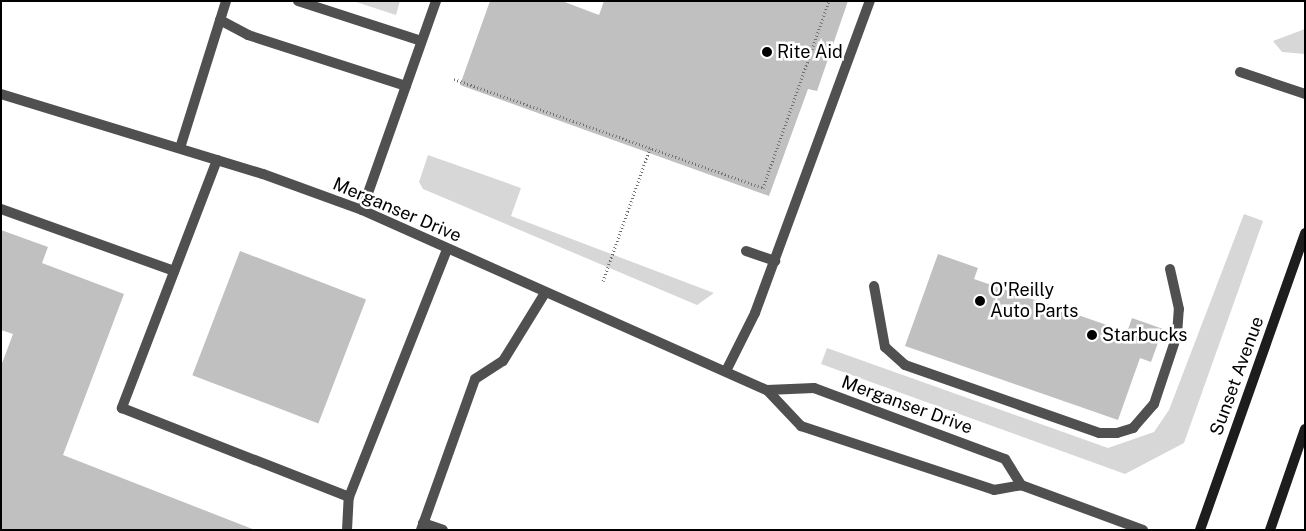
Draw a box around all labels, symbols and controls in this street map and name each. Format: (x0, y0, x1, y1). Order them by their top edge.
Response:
place label: Rite Aid (777, 41, 843, 63)
marker: Rite Aid (761, 46, 773, 58)
street label: Merganser Drive (329, 173, 465, 247)
place label: O'Reilly Auto Parts (990, 280, 1078, 322)
marker: O'Reilly Auto Parts (974, 295, 986, 307)
street label: Sunset Avenue (1205, 314, 1269, 438)
place label: Starbucks (1102, 324, 1187, 346)
marker: Starbucks (1086, 329, 1098, 341)
street label: Merganser Drive (839, 371, 975, 439)

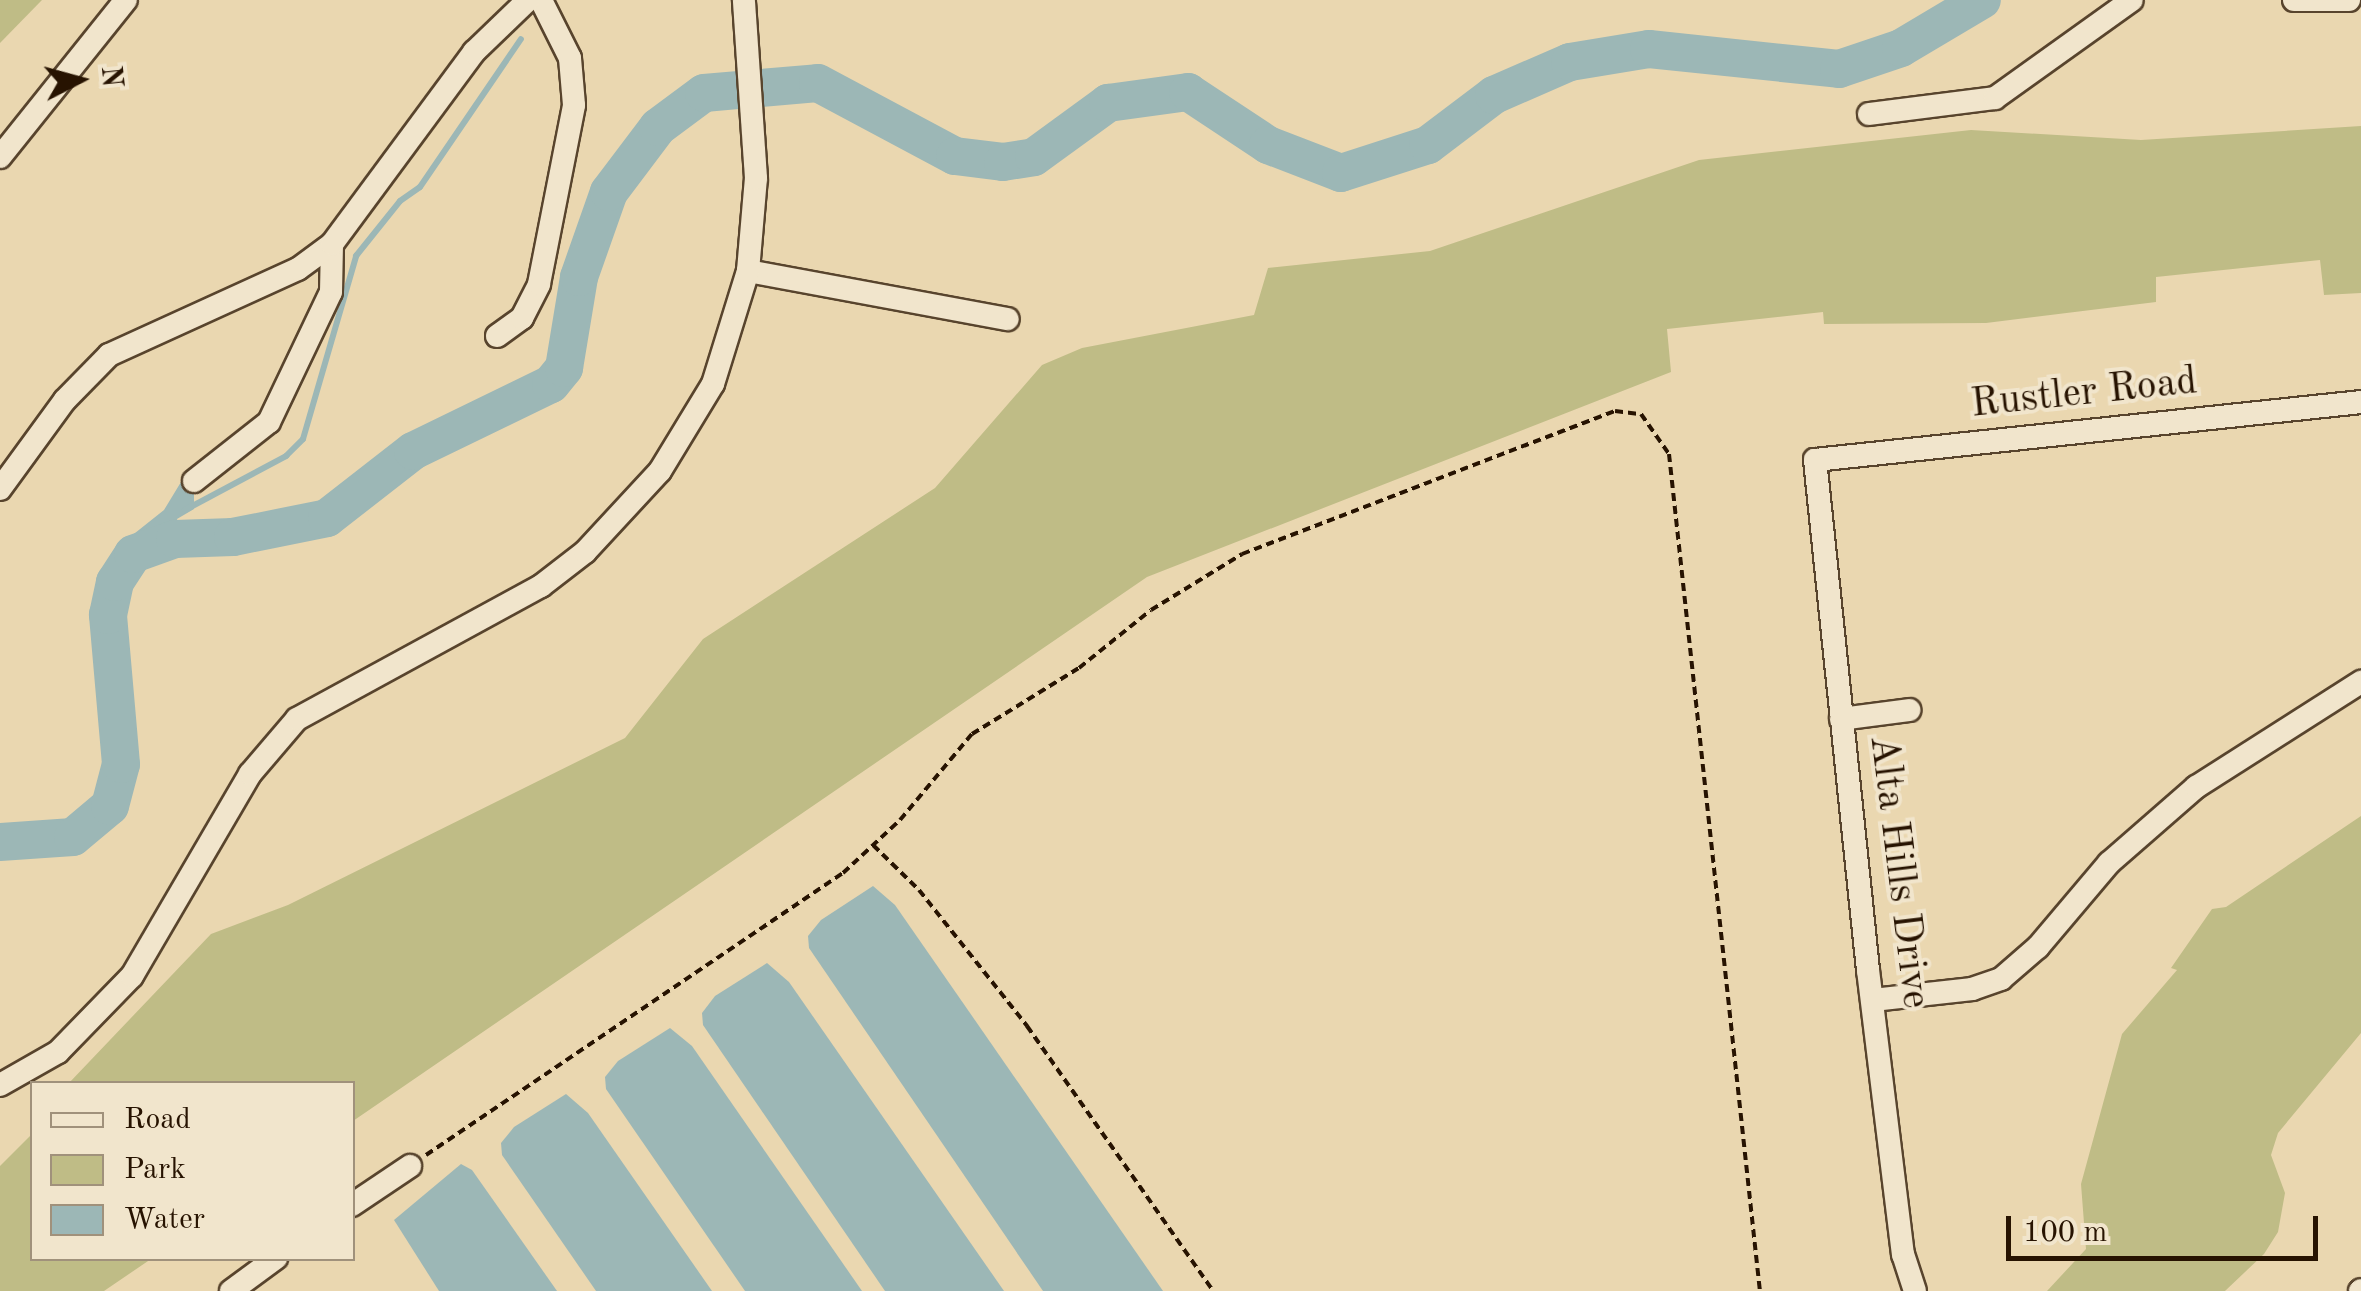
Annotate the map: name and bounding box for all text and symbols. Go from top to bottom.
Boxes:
north arrow [30,30,130,130]
text: N [95,65,125,89]
street label: Rustler Road [1968,358,2200,430]
street label: Alta Hills Drive [1857,733,1939,1011]
legend [30,1081,355,1261]
text: Road [124,1105,191,1135]
text: Park [124,1155,186,1185]
scale bar [2011,1196,2324,1258]
text: Water [124,1205,205,1235]
text: 100 m [2023,1218,2107,1248]

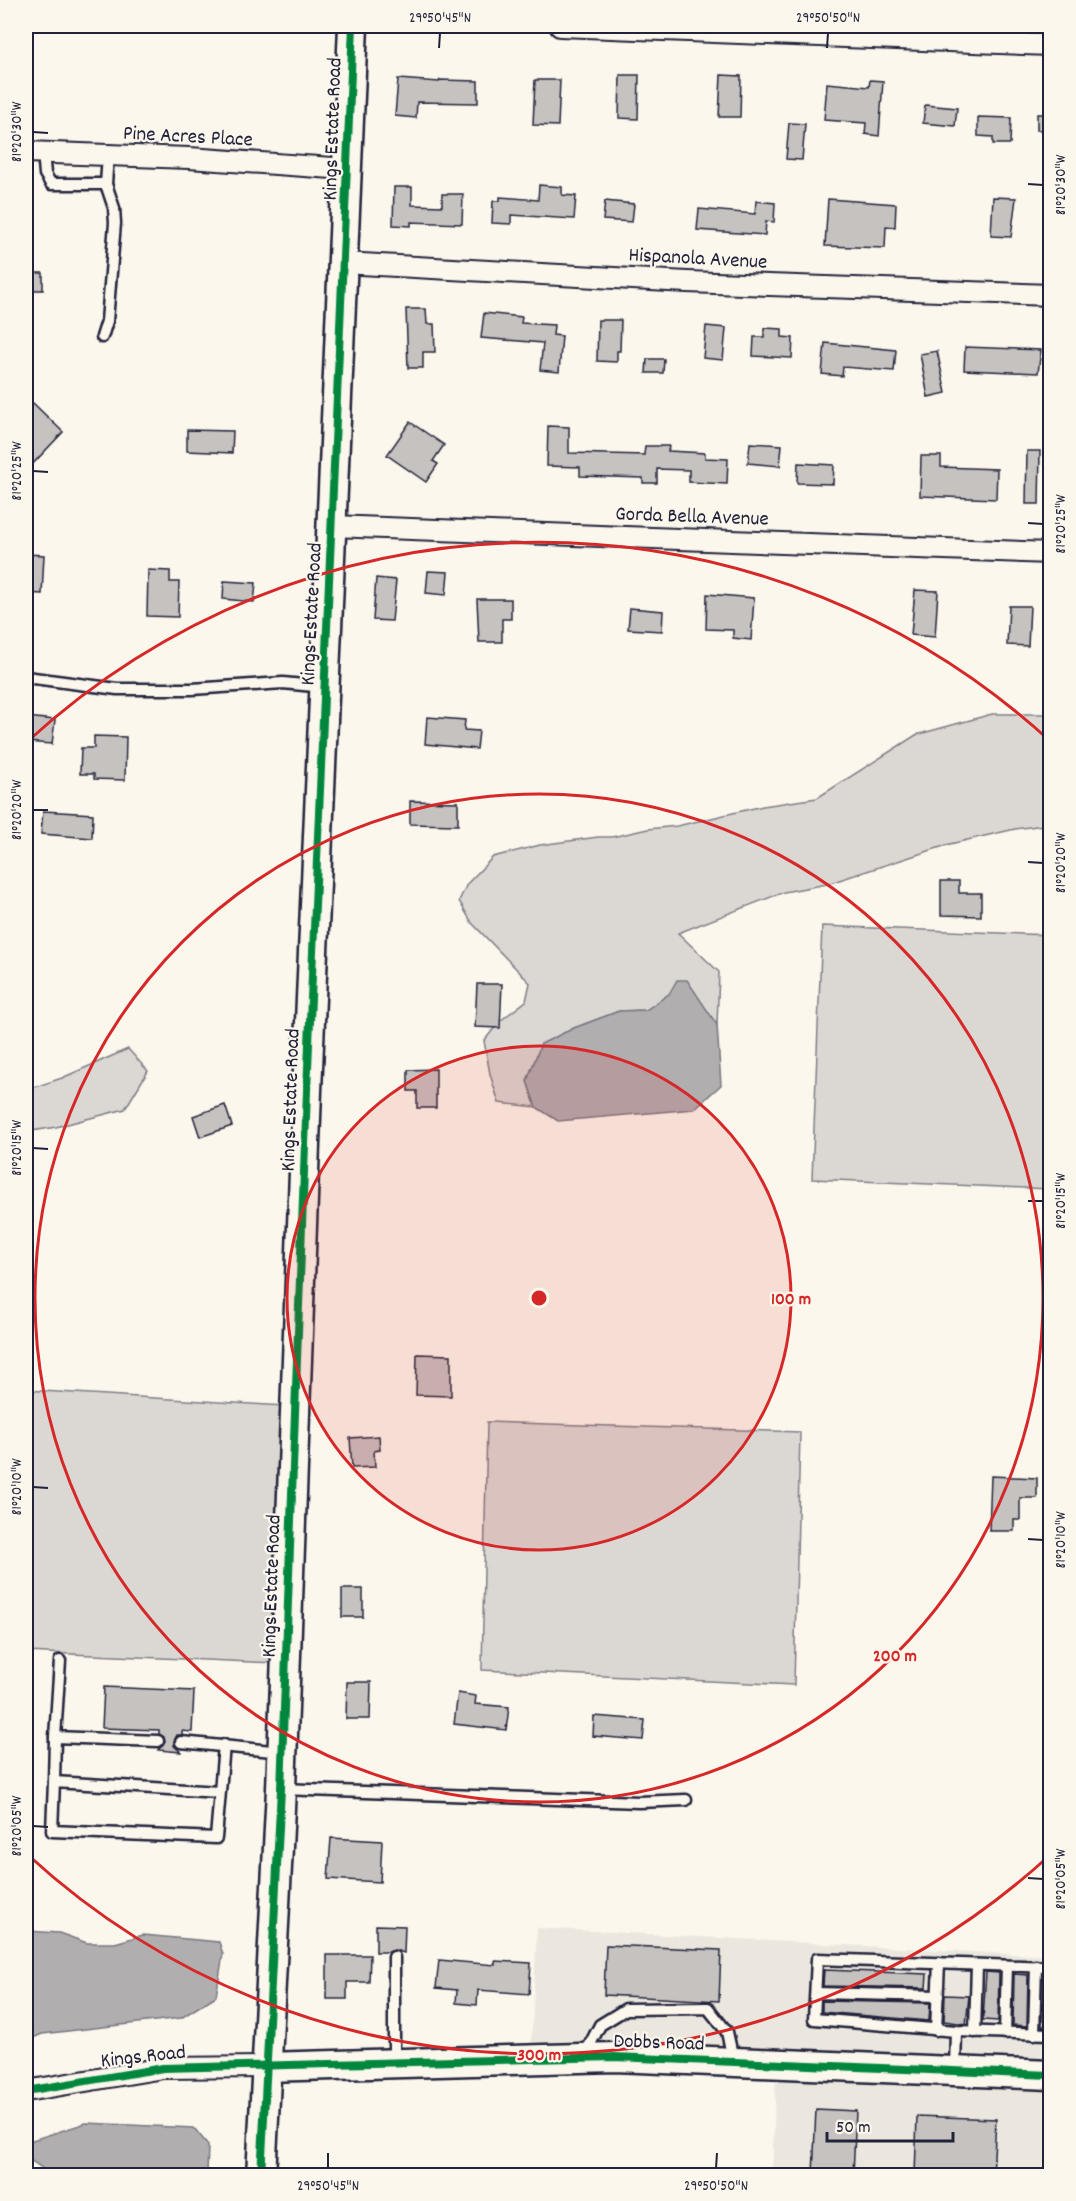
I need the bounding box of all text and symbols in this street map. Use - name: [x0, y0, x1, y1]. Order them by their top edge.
- text: 29°50'45"N: [409, 8, 471, 30]
- text: 29°50'50"N: [796, 8, 860, 30]
- street label: Kings Estate Road: [317, 57, 351, 201]
- text: 81°20'30"W: [7, 101, 29, 162]
- street label: Pine Acres Place: [122, 120, 253, 156]
- text: 81°20'30"W: [1051, 154, 1073, 215]
- street label: Hispanola Avenue: [628, 241, 768, 279]
- text: 81°20'25"W: [7, 441, 29, 501]
- text: 81°20'25"W: [1051, 494, 1073, 554]
- street label: Gorda Bella Avenue: [615, 500, 769, 536]
- street label: Kings Estate Road: [294, 542, 332, 686]
- text: 81°20'20"W: [7, 779, 29, 840]
- text: 81°20'20"W: [1051, 832, 1073, 893]
- street label: Kings Estate Road: [275, 1028, 309, 1172]
- text: 81°20'15"W: [7, 1120, 29, 1176]
- text: 81°20'15"W: [1051, 1173, 1073, 1229]
- centre of rings: [529, 1288, 549, 1308]
- text: 100 m: [771, 1288, 811, 1313]
- text: 81°20'10"W: [7, 1458, 29, 1516]
- text: 81°20'10"W: [1051, 1511, 1073, 1569]
- street label: Kings Estate Road: [256, 1514, 290, 1658]
- text: 200 m: [873, 1645, 917, 1670]
- text: 81°20'05"W: [7, 1795, 29, 1856]
- text: 81°20'05"W: [1051, 1848, 1073, 1909]
- street label: Dobbs Road: [613, 2027, 705, 2061]
- street label: Kings Road: [99, 2039, 187, 2077]
- text: 300 m: [517, 2044, 561, 2069]
- scale bar: [827, 2105, 953, 2143]
- text: 50 m: [836, 2116, 871, 2141]
- text: 29°50'45"N: [297, 2176, 359, 2198]
- text: 29°50'50"N: [684, 2176, 748, 2198]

_ _ _

Write the records out once more, exactly as they appear, with no pictures.

• _ANSWER BELOW_:
Draw a box around all labels, symbols and controls in this street map and name each. Format: (x0, y0, x1, y1). Order them by their top edge.
Response:
place label: Rite Aid (777, 41, 843, 63)
marker: Rite Aid (761, 46, 773, 58)
street label: Merganser Drive (329, 173, 465, 247)
place label: O'Reilly Auto Parts (990, 280, 1078, 322)
marker: O'Reilly Auto Parts (974, 295, 986, 307)
street label: Sunset Avenue (1205, 314, 1269, 438)
place label: Starbucks (1102, 324, 1187, 346)
marker: Starbucks (1086, 329, 1098, 341)
street label: Merganser Drive (839, 371, 975, 439)

Annotate the map: name and bounding box for all text and symbols. Go from top to bottom.
Boxes:
north arrow [30,30,130,130]
text: N [95,65,125,89]
street label: Rustler Road [1968,358,2200,430]
street label: Alta Hills Drive [1857,733,1939,1011]
legend [30,1081,355,1261]
text: Road [124,1105,191,1135]
text: Park [124,1155,186,1185]
scale bar [2011,1196,2324,1258]
text: Water [124,1205,205,1235]
text: 100 m [2023,1218,2107,1248]

I need the bounding box of all text and symbols in this street map. Use - name: [x0, y0, x1, y1]. Order them by their top edge.
- text: 29°50'45"N: [409, 8, 471, 30]
- text: 29°50'50"N: [796, 8, 860, 30]
- street label: Kings Estate Road: [317, 57, 351, 201]
- text: 81°20'30"W: [7, 101, 29, 162]
- street label: Pine Acres Place: [122, 120, 253, 156]
- text: 81°20'30"W: [1051, 154, 1073, 215]
- street label: Hispanola Avenue: [628, 241, 768, 279]
- text: 81°20'25"W: [7, 441, 29, 501]
- text: 81°20'25"W: [1051, 494, 1073, 554]
- street label: Gorda Bella Avenue: [615, 500, 769, 536]
- street label: Kings Estate Road: [294, 542, 332, 686]
- text: 81°20'20"W: [7, 779, 29, 840]
- text: 81°20'20"W: [1051, 832, 1073, 893]
- street label: Kings Estate Road: [275, 1028, 309, 1172]
- text: 81°20'15"W: [7, 1120, 29, 1176]
- text: 81°20'15"W: [1051, 1173, 1073, 1229]
- centre of rings: [529, 1288, 549, 1308]
- text: 100 m: [771, 1288, 811, 1313]
- text: 81°20'10"W: [7, 1458, 29, 1516]
- text: 81°20'10"W: [1051, 1511, 1073, 1569]
- street label: Kings Estate Road: [256, 1514, 290, 1658]
- text: 200 m: [873, 1645, 917, 1670]
- text: 81°20'05"W: [7, 1795, 29, 1856]
- text: 81°20'05"W: [1051, 1848, 1073, 1909]
- street label: Dobbs Road: [613, 2027, 705, 2061]
- street label: Kings Road: [99, 2039, 187, 2077]
- text: 300 m: [517, 2044, 561, 2069]
- scale bar: [827, 2105, 953, 2143]
- text: 50 m: [836, 2116, 871, 2141]
- text: 29°50'45"N: [297, 2176, 359, 2198]
- text: 29°50'50"N: [684, 2176, 748, 2198]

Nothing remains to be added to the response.